* _TASK STATEMENT_: Transcribe the text lines of the material below word for word. Leave out the pictures.

[Plotted data images]

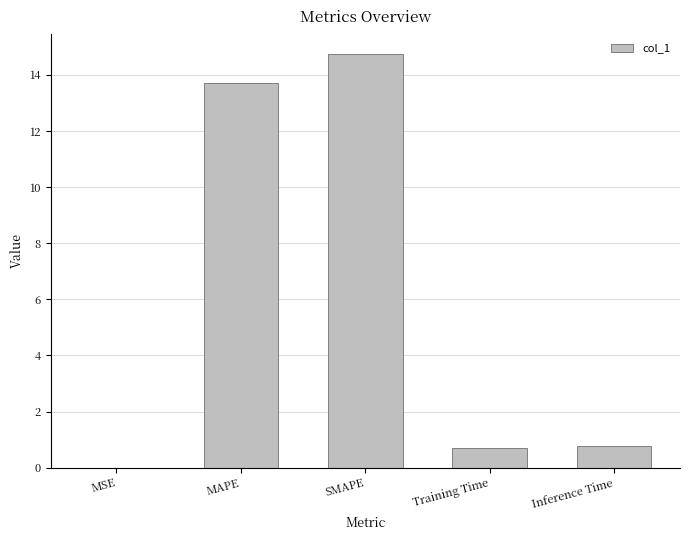

Which has a higher value, SMAPE or MSE?

SMAPE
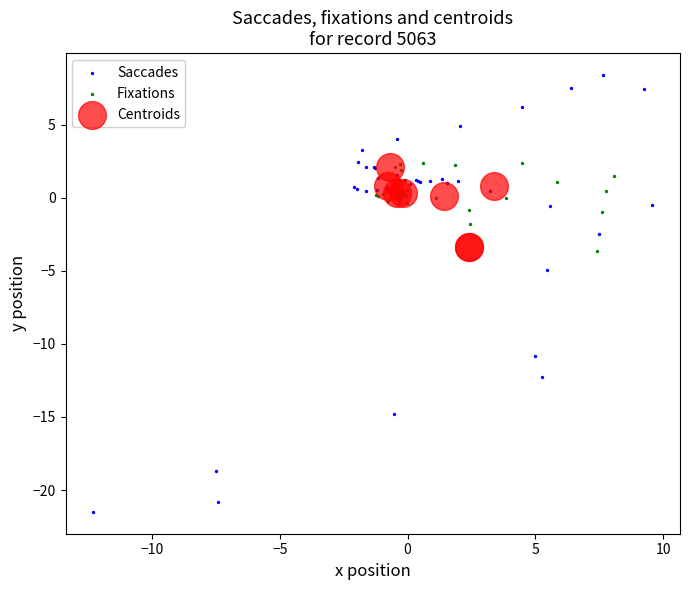

Which series has the largest Y range (max minus min)?

Saccades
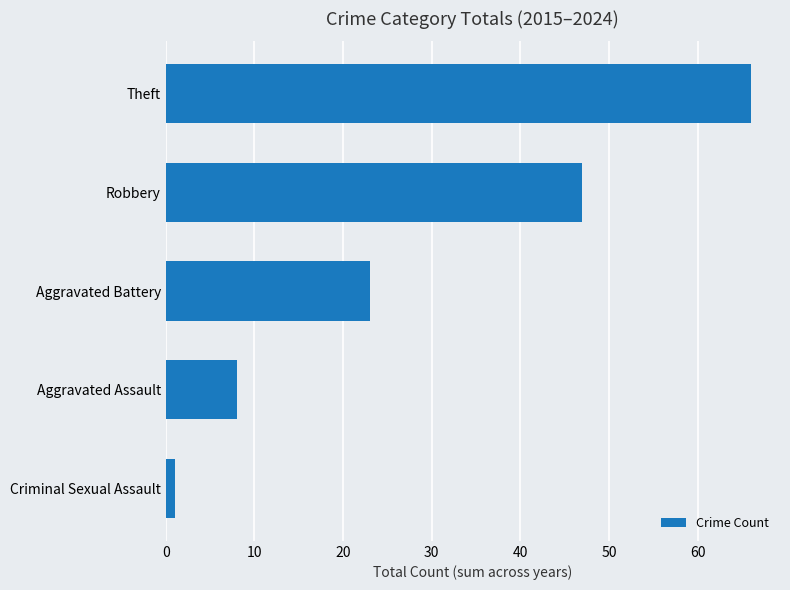

What is the average value?

29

* _RESPONSE FOR THIS EXERCISE_:
Which has a higher value, SMAPE or MSE?

SMAPE

Which series has the largest Y range (max minus min)?

Saccades

What is the average value?

29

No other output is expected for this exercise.